* **WORK ITEM**
Each line in the records below that has the word "example" should be copied.

* **SUPPLIED ENTRIES**
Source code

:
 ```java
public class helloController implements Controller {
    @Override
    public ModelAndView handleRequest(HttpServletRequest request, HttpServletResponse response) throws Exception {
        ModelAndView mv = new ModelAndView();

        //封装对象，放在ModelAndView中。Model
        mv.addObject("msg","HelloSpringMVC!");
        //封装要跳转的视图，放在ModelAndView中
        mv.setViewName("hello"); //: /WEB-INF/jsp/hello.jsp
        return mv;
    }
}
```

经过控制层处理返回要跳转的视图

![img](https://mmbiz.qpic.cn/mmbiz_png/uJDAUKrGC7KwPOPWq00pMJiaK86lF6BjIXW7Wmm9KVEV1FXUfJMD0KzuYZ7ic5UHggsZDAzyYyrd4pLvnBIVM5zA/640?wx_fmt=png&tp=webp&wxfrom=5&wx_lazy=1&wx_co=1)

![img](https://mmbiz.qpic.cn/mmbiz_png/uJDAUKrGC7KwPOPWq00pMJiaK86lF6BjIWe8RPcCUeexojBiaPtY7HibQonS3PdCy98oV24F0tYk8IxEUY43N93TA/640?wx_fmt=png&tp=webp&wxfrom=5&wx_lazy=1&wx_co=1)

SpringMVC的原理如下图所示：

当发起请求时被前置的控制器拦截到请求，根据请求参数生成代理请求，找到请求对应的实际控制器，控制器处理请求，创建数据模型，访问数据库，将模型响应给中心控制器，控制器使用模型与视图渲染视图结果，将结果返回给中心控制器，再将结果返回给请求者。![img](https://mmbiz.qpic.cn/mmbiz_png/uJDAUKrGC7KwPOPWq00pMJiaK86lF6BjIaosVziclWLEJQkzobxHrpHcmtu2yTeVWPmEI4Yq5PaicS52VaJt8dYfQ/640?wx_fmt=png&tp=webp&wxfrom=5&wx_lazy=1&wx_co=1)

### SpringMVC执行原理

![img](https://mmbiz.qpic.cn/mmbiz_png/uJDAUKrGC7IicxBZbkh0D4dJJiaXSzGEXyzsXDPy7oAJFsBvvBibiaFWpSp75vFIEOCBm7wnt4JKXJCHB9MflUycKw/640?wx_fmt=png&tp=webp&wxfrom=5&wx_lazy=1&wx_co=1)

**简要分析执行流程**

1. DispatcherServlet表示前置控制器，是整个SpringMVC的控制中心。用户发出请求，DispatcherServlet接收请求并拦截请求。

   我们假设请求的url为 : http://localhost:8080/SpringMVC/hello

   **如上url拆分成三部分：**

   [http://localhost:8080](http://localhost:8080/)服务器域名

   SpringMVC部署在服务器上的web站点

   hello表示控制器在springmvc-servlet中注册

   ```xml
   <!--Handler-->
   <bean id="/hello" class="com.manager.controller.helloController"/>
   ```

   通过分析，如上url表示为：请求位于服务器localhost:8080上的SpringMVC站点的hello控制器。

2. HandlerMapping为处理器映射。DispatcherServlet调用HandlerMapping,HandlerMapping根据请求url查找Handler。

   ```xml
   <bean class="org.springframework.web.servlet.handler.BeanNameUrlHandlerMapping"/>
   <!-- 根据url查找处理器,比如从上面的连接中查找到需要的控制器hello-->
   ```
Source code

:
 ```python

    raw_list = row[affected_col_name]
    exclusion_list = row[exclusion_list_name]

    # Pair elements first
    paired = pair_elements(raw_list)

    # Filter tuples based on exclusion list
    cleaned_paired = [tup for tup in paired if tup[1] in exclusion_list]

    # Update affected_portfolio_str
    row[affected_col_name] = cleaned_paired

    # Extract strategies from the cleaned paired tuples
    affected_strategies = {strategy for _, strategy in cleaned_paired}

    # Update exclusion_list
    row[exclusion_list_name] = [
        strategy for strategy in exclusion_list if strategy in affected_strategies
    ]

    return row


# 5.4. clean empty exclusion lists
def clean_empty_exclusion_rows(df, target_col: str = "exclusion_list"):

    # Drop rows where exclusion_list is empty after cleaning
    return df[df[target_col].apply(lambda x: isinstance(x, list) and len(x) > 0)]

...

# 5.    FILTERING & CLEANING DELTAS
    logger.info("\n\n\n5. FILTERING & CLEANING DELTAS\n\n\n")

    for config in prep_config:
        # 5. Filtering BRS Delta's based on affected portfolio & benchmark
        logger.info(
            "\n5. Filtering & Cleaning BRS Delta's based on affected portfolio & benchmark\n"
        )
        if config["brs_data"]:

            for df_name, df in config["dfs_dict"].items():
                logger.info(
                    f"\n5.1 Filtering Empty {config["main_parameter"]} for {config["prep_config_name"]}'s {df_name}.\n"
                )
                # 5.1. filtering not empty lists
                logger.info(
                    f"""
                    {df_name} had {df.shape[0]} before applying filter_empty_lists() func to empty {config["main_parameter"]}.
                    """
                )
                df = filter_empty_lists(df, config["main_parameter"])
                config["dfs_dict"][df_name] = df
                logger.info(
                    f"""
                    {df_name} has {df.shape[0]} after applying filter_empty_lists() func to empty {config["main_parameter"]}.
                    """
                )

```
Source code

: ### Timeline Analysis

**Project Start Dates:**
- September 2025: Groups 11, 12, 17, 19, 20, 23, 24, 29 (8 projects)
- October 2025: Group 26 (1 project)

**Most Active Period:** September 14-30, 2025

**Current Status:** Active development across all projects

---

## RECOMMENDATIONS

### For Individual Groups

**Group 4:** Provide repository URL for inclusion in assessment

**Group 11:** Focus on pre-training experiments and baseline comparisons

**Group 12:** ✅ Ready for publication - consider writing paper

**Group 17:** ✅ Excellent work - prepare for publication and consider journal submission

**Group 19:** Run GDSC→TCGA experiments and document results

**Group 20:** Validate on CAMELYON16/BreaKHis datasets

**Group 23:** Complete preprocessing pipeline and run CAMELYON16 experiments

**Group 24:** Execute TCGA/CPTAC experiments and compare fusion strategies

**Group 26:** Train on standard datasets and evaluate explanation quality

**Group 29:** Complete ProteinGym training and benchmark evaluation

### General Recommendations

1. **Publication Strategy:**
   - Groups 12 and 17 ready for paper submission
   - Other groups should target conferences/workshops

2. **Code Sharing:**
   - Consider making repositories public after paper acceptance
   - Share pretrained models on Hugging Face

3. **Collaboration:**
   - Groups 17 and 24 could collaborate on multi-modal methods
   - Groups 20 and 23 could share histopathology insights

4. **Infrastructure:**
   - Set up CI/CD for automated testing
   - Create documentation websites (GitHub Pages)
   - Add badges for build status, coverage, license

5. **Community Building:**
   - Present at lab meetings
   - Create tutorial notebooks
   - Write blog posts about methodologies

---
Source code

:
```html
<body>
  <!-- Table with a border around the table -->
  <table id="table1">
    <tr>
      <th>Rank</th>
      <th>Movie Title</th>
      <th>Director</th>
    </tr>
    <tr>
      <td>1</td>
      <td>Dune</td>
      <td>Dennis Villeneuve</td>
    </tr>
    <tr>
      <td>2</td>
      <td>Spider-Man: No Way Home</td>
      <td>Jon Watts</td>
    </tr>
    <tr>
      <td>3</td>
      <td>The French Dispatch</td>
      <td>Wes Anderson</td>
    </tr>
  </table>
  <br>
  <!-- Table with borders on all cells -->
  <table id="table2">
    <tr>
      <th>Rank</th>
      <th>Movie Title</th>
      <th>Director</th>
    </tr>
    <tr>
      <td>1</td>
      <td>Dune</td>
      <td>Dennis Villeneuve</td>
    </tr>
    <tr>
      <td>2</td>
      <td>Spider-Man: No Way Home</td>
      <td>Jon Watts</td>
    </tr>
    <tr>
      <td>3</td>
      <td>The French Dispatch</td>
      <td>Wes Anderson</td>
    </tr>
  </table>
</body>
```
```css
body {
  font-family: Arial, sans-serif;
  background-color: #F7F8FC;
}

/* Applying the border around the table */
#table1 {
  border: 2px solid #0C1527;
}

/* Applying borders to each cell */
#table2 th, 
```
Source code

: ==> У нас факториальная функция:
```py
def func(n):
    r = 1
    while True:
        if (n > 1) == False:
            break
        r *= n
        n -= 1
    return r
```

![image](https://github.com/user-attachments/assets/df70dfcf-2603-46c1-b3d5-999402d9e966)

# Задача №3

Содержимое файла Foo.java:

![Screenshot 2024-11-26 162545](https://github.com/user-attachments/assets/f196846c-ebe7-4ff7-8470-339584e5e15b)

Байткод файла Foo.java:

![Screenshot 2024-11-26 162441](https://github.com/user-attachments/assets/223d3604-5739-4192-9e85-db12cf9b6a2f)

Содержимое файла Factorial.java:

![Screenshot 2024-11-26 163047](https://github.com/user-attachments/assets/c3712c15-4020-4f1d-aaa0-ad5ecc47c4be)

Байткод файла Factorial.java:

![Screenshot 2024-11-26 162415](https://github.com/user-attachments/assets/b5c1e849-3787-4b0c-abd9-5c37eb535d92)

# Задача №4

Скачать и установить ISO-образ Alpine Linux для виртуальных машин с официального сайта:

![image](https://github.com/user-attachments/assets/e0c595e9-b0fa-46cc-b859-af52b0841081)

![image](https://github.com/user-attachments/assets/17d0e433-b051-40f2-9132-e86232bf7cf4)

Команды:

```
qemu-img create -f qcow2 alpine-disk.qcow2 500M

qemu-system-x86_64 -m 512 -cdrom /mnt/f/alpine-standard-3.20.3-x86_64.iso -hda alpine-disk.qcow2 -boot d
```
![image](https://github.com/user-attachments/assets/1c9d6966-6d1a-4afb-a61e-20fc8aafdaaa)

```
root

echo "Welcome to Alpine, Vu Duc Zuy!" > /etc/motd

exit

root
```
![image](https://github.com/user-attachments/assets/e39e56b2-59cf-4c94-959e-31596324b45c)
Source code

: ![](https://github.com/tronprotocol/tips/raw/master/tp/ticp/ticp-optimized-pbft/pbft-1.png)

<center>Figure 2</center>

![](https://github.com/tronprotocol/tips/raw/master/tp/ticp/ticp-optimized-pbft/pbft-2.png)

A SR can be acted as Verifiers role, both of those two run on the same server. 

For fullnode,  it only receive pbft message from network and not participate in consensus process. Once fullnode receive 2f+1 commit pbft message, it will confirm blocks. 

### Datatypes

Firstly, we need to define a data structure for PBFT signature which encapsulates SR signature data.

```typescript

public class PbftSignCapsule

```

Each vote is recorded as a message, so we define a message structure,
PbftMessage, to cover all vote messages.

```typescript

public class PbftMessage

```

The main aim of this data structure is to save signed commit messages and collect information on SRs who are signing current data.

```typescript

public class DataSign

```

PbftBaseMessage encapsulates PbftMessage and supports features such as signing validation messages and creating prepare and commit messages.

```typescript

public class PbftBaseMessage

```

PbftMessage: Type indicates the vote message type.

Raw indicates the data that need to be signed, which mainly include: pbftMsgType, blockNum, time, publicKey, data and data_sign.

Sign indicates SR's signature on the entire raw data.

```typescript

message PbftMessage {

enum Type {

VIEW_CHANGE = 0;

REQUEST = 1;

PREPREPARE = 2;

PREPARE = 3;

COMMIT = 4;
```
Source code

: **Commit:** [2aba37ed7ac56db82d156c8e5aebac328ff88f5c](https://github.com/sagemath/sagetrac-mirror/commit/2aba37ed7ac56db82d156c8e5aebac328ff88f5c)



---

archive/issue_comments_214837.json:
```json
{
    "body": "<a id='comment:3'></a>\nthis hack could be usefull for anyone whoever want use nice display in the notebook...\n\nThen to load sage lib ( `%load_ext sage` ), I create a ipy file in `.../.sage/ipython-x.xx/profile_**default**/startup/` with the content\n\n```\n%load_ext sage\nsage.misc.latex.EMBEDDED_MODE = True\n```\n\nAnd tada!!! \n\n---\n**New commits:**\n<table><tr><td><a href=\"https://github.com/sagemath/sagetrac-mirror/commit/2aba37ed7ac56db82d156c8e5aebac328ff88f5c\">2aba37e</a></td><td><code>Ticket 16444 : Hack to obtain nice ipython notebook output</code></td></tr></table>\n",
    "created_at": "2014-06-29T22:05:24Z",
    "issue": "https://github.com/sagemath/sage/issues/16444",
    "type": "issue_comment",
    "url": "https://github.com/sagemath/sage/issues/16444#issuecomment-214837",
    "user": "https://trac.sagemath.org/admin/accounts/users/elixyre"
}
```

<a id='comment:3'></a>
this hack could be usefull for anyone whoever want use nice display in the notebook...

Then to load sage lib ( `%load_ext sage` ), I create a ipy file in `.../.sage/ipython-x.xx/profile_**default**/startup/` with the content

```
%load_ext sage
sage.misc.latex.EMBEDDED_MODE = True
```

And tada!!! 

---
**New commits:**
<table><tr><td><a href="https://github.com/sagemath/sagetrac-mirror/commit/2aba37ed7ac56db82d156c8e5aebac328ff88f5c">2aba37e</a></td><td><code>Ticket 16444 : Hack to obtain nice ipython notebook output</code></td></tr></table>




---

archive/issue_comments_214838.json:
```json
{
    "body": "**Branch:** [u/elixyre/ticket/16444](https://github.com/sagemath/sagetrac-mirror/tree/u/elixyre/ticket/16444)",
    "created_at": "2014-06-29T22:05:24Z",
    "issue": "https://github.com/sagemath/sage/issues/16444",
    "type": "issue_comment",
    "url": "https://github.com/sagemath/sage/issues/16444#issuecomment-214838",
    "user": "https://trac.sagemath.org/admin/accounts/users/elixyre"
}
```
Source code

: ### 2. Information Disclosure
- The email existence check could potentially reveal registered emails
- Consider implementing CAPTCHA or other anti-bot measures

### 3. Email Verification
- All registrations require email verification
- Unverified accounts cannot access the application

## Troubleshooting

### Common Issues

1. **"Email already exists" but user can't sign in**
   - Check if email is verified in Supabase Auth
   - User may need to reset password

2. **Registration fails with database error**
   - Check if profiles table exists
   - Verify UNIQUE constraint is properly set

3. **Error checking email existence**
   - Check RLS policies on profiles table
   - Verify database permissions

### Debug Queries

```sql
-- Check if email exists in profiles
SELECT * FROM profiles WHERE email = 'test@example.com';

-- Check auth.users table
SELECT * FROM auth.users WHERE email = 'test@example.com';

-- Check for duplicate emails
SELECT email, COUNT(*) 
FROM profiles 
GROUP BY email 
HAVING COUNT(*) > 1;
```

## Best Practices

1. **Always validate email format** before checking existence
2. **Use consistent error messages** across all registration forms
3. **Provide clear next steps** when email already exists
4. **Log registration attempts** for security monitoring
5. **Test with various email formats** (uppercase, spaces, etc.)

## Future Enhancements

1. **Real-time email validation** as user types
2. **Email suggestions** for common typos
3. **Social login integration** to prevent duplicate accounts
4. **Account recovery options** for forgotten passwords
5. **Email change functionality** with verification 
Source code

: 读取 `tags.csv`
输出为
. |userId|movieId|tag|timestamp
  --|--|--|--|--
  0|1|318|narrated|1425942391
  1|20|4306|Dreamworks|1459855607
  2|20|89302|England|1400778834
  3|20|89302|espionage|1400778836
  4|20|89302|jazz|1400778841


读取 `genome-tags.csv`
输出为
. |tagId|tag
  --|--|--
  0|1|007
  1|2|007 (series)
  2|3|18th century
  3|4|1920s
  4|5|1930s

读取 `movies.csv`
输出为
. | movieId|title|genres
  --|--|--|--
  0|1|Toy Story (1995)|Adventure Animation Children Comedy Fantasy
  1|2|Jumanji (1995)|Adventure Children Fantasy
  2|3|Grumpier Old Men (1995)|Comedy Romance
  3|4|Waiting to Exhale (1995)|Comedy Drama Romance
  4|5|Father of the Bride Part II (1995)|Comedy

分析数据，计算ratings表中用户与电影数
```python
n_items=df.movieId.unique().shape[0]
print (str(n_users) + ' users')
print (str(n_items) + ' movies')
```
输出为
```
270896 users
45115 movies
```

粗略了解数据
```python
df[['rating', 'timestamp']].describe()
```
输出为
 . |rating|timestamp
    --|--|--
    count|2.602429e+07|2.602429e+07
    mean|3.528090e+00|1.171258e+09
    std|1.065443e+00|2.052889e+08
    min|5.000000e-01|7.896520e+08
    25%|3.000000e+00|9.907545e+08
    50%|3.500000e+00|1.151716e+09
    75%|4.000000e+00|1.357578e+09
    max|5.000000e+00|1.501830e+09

* **FINISHED EXERCISE**
SELECT * FROM profiles WHERE email = 'test@example.com';
SELECT * FROM auth.users WHERE email = 'test@example.com';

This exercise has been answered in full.